Artikel 2. Doel van de beleidsregels.

Het doel van de beleidsregels is om gezinnen, die geen recht hebben op kinderopvangtoeslag en vanwege een sociale of medische situatie in een lastige positie zitten, (tijdelijk) in staat te stellen om gebruik te maken van kinderopvang. De eigen verantwoordelijkheid van ouders voor opvang van hun kind(eren) ligt ten grondslag aan deze beleidsregels.

Artikel 3. Doelgroep.

Deze beleidsregels zijn van toepassing op een ouder met een kind of meerdere kinderen in de leeftijd tot 12 jaar, die volgens de gemeentelijke basisadministratie woonachtig is in de gemeente Maashorst, en:

  • 1.

    waarbij de ouder geen recht heeft op kinderopvangtoeslag.

  • 2.

    waarbij de ouder in een situatie verkeert waarbij er door sociale en/of medische omstandigheden tijdelijk ondersteuning nodig is voor de zorg van het kind welke niet gegeven kan worden door ouder(s) dan wel omgeving. Of waarbij meervoudige gezinsproblematiek een gezonde en evenwichtige ontwikkeling van het kind in de weg staat.

  • 3.

    waarbij kinderopvang een functie kan vervullen bij het opheffen of verminderen van de crisissituatie in de thuissituatie en daarom noodzakelijk is voor het bevorderen van een gezonde en evenwichtige ontwikkeling van het kind.

  • 4.

    waarbij beide gezaghebbende ouders aantoonbaar niet zelf in de (kinder)opvang kunnen voorzien en waarbij geen beroep gedaan kan worden op een voorliggende voorziening of het eigen netwerk.

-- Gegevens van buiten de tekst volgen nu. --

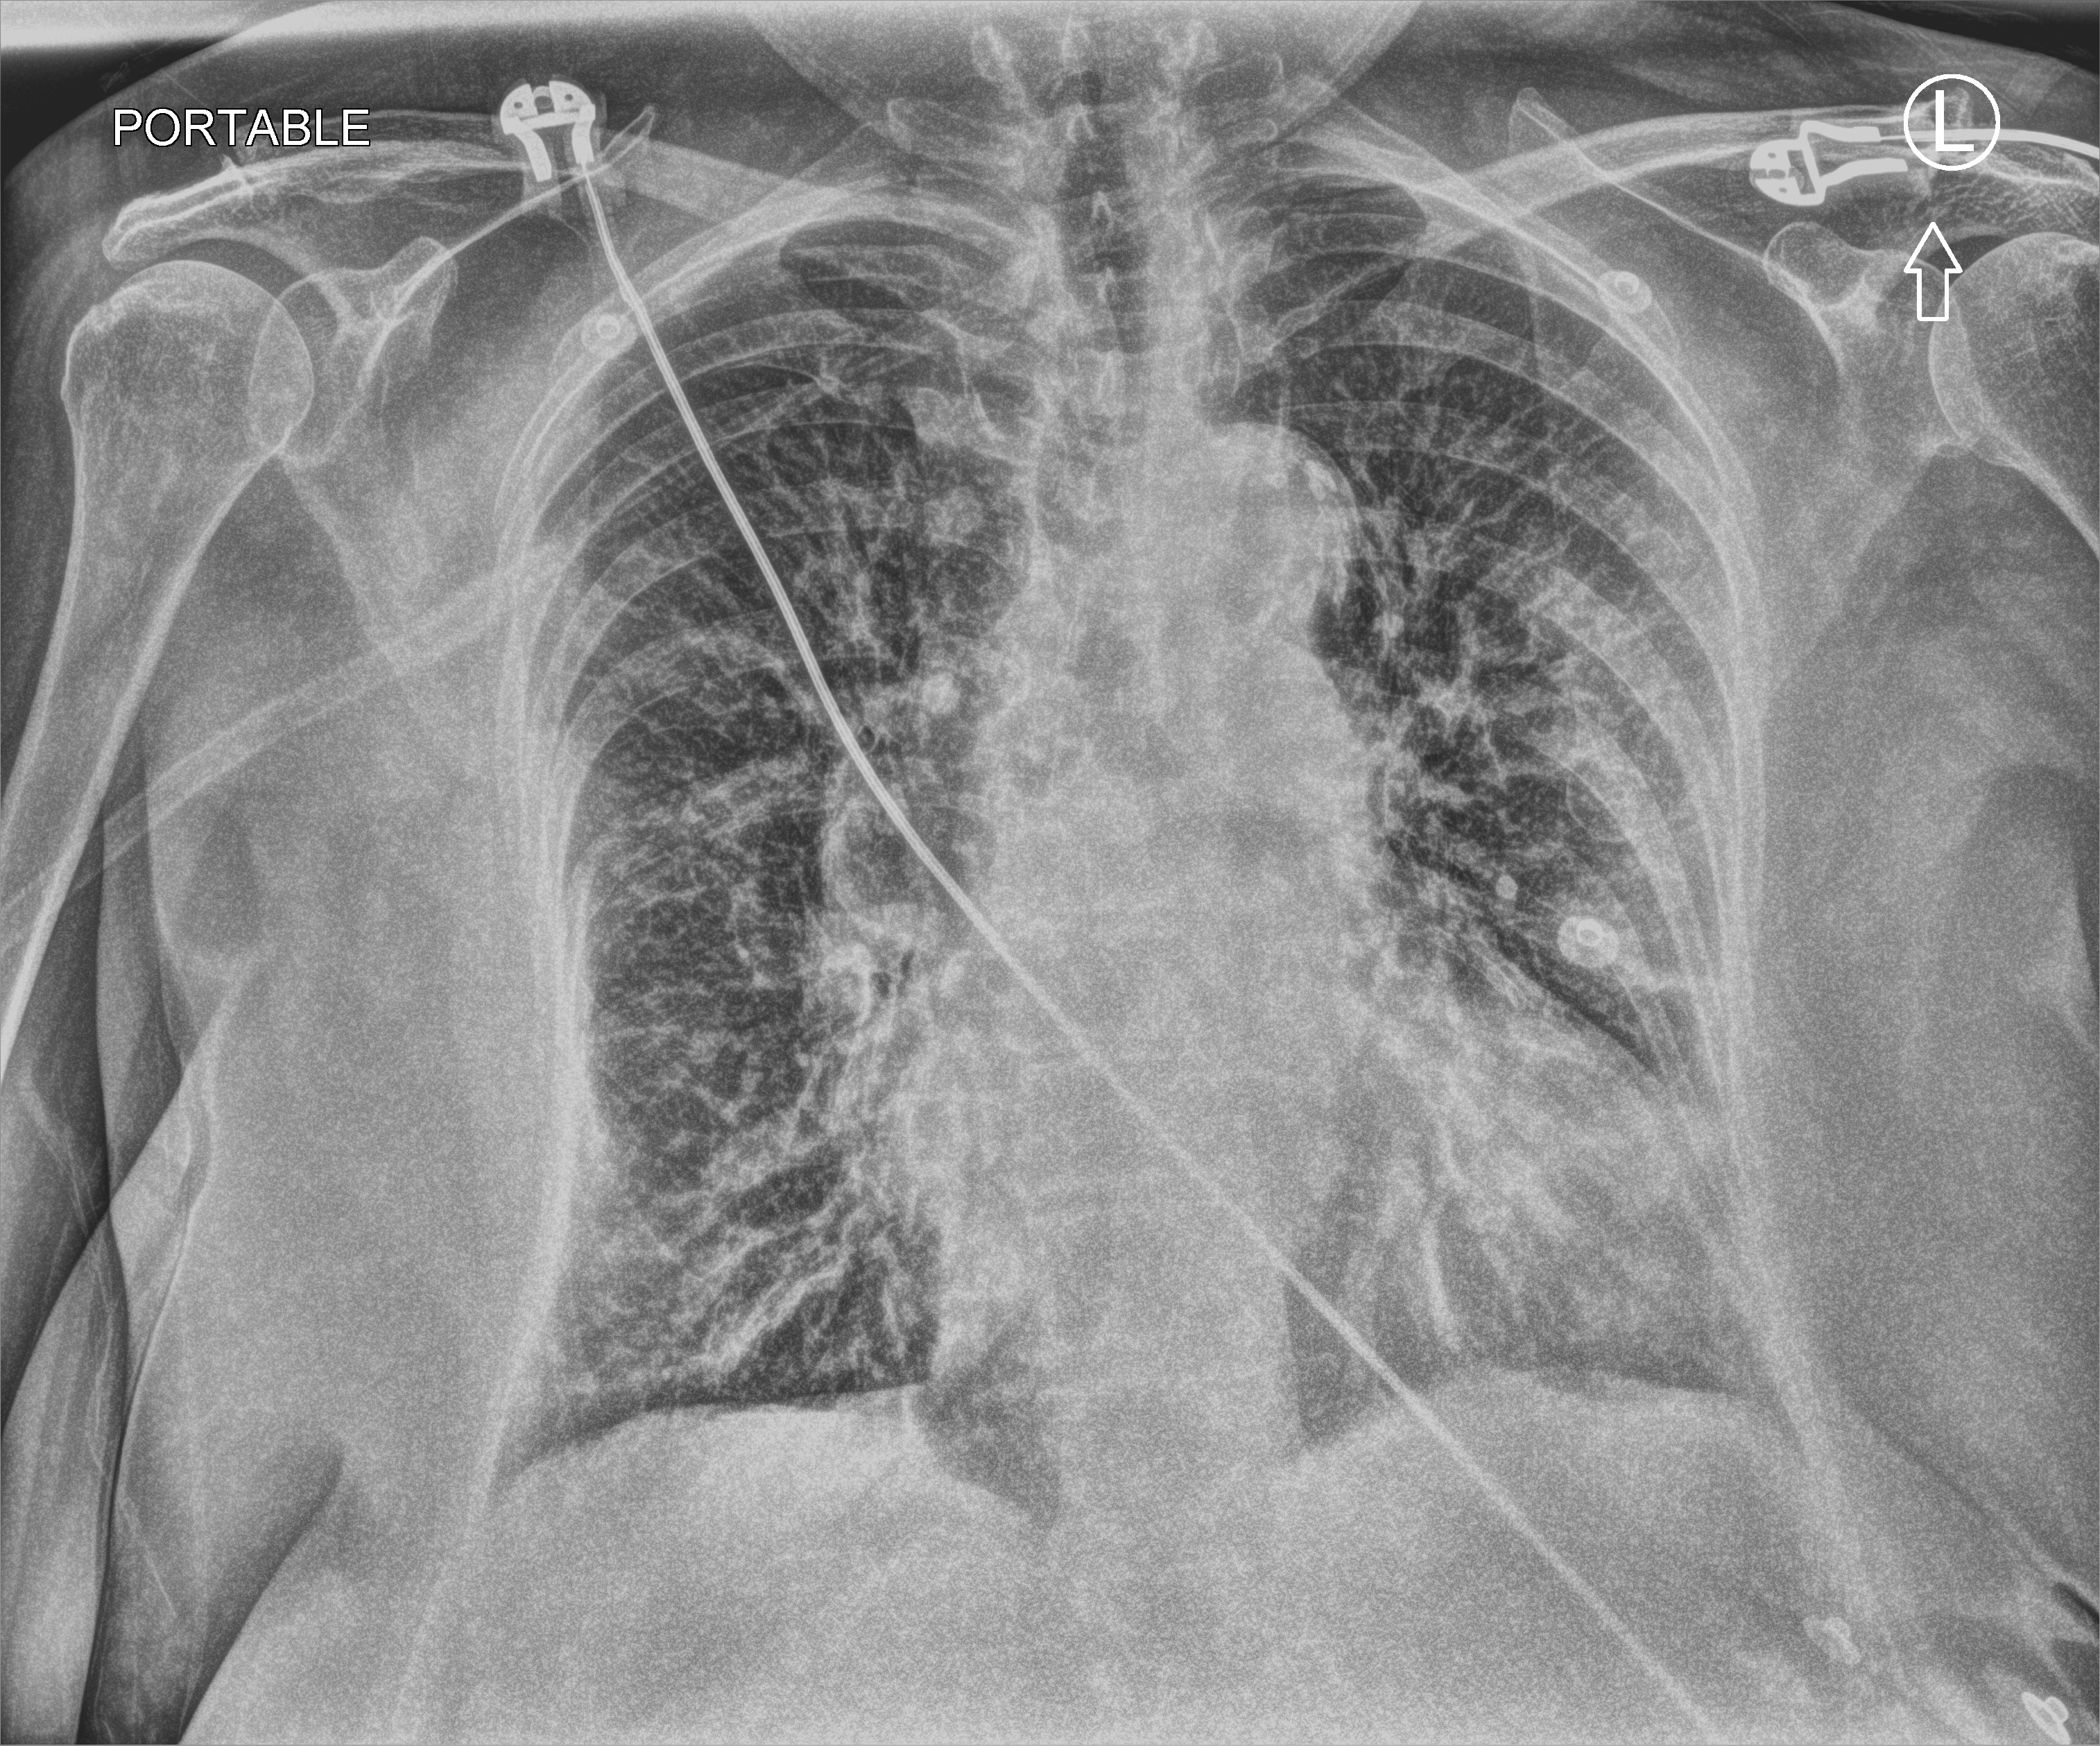
Portable chest radiograph. Patient hospitalised with COVID-19; female, aged 75–90 years.
Admission-level facts for this patient (not findings on this image; timing relative to this image not recorded):
- admitted to intensive care during this hospital stay: no
- mechanically ventilated during this hospital stay: no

Artikel 4. Aanspraak op een tegemoetkoming.

  • 1.

    Een ouder kan aanspraak maken op een tegemoetkoming in de kosten van de kinderopvang op grond van een sociaal medische indicatie indien:

    • a.

      het college op grond van het gespreksverslag kan vaststellen in welke mate de ouder in aanmerking komt voor een tegemoetkoming in deze kosten en;

    • b.

      het kinderopvang betreft die geregistreerd staat in het Landelijk Register Kinderopvang en Peuterspeelzalen (LRKP), en;

    • c.

      uitgegaan wordt van de goedkoopste en meest adequaat mogelijke vorm van kinderopvang binnen de eigen gemeentegrenzen.

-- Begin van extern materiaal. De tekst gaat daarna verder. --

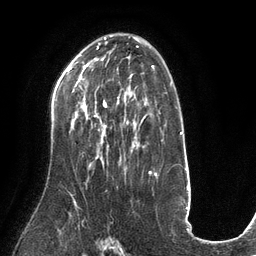
Breast MRI (dynamic contrast-enhanced), one axial slice. Position 83 of 134 along the scan axis. Cropped to one breast. Dynamic contrast-enhanced series, time point 2 of 6 at this slice position (early post-contrast). 3 T. TE 2.7 ms, TR 6.5 ms. 1.2 mm slice thickness. 256 × 256 image matrix, field of view 200 × 200 mm. Female patient.
Structures marked on this image (semi-automatic segmentation, software-assisted and operator-edited):
- enhancing-tissue mask used for the functional tumour volume (all voxels passing the contrast-enhancement thresholds inside the analysis volume; usually the tumour): box from (x=83, y=97) to (x=128, y=128) px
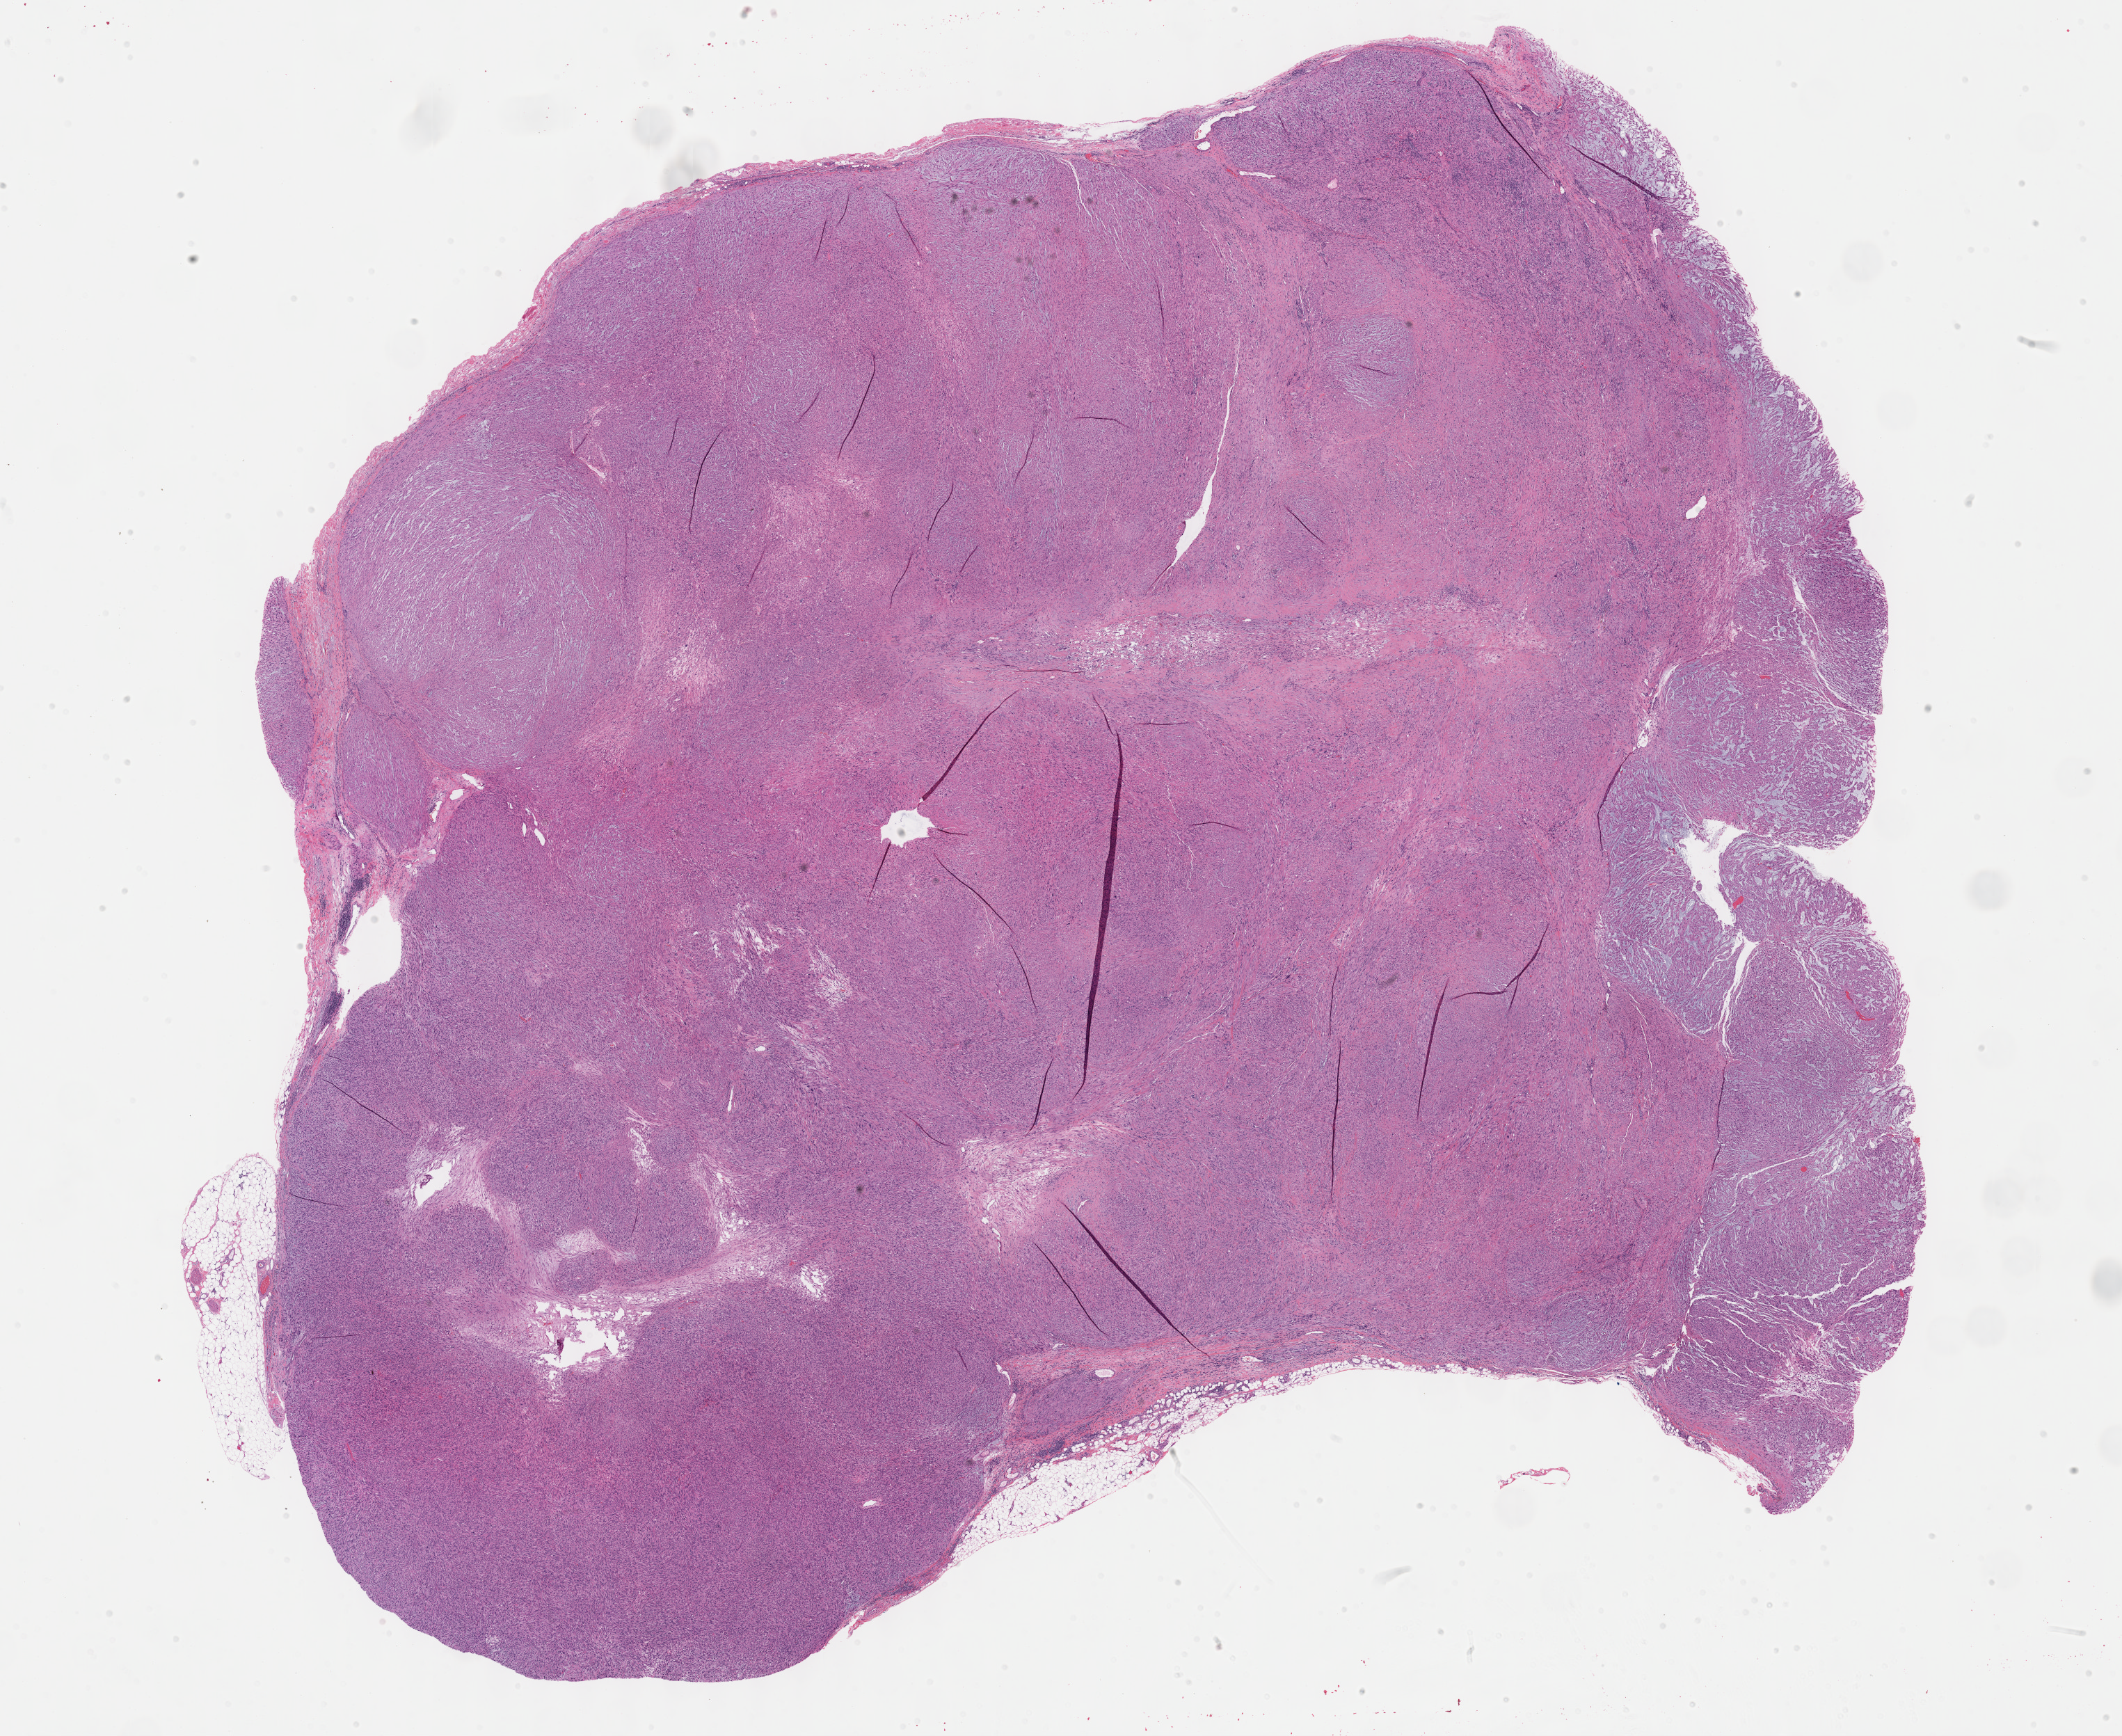
H&E-stained whole-slide image, whole scanned area (about 24.7 x 20.2 mm) shown as a low-resolution overview, formalin-fixed paraffin-embedded (FFPE) diagnostic section, sample: primary tumour, connective, subcutaneous and other soft tissues. Female patient; age at initial diagnosis 82 years.
* histologic diagnosis: Leiomyosarcoma, NOS (connective, subcutaneous and other soft tissues of lower limb and hip)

Artikel 5. Vaststellen van recht en noodzaak.

  • 1.

    Het college stelt op basis van een hulpvraag die door ouder gesteld wordt bij de toegang Sociaal Domein vast of er sprake is van een persoon zoals bedoeld in Artikel 3.

  • 2.

    Ten behoeve van de vaststelling van de noodzakelijkheid van kinderopvang heeft het college een gespreksverslag nodig van het team uitvoerend beleid.

  • 3.

    Na onderzoek stelt het college de tegemoetkoming kinderopvang vast en toetst dit aan de hand van een specificatie van de feitelijke kosten.

  • 4.

    Het college kan, periodiek dan wel op elk moment, een onderzoek instellen naar de noodzaak en de rechtmatigheid van de tegemoetkoming kinderopvang.

Artikel 6. Aanvraag.

  • 1.

    Een hulpvraag kan door of namens een ouder bij het college worden gemeld;

  • 2.

    Het college bevestigt de ontvangst van de melding en maakt zo spoedig mogelijk een afspraak voor een (keukentafel)gesprek;

  • 3.

    De ouder dan wel diens vertegenwoordiger verschaft het college de gegevens en bescheiden die voor het onderzoek nodig zijn en waarover hij redelijkerwijs de beschikking kan krijgen;

  • 4.

    Een gesprek met de ouder, eventuele hulpverlening en familie maakt deel uit van het onderzoek.

  • 5.

    Het college wijst de ouder dan wel zijn vertegenwoordiger op de mogelijkheid om een aanvraag te doen;

  • 6.

    Een ondertekend gespreksverslag wordt beschouwd als een aanvraagformulier;

  • 7.

    Een aanvraag kan pas gedaan worden nadat het onderzoek is uitgevoerd, tenzij het onderzoek niet is uitgevoerd binnen zes weken na ontvangst van de melding;

  • 8.

    Er volgt een beslistermijn van twee weken;

  • 9.

    Het besluit wordt schriftelijk middels een beschikking medegedeeld.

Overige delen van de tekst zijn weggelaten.